***** Records provided
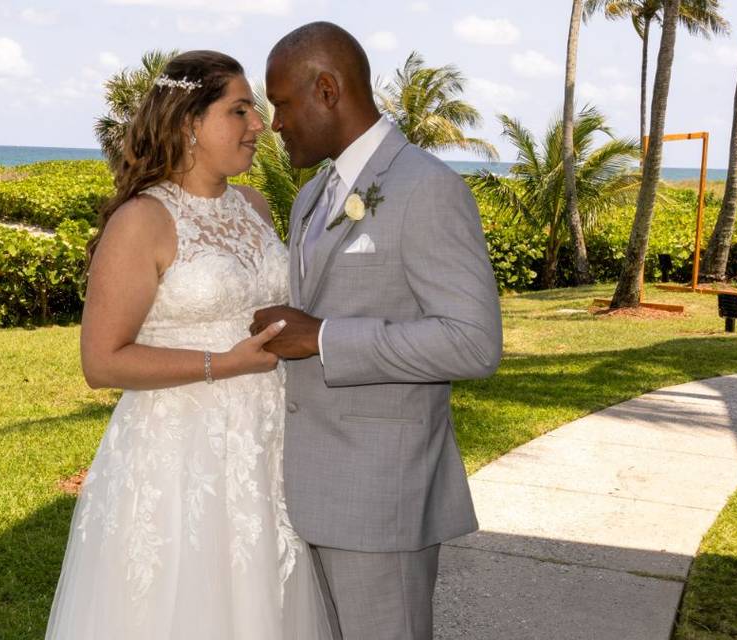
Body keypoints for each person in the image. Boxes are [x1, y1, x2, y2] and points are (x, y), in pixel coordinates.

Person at [45, 50, 332, 640]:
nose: (260, 126)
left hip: (267, 443)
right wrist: (222, 364)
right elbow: (102, 361)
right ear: (188, 124)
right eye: (241, 110)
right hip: (179, 452)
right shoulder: (143, 221)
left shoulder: (253, 207)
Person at [251, 22, 503, 640]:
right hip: (305, 491)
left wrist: (324, 337)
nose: (274, 124)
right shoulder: (309, 196)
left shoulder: (428, 189)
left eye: (282, 103)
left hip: (381, 497)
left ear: (328, 90)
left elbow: (474, 341)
**********
_Aim of the exercise_.
The reply should hold every line of the records unchanged and no pictures.

_Answer box_.
Body keypoints for each person in the image. Boxes are [x1, y1, x2, y2] and points are (x, y), in pixel coordinates.

Person at [45, 50, 332, 640]:
nose: (260, 126)
left hip: (267, 443)
right wrist: (222, 364)
right elbow: (102, 361)
right ear: (188, 124)
right eye: (241, 110)
right hip: (179, 452)
right shoulder: (143, 221)
left shoulder: (253, 207)
Person at [251, 22, 503, 640]:
right hip: (305, 491)
left wrist: (324, 337)
nose: (274, 124)
right shoulder: (309, 196)
left shoulder: (428, 189)
left eye: (282, 103)
left hip: (381, 497)
left ear: (328, 90)
left elbow: (474, 341)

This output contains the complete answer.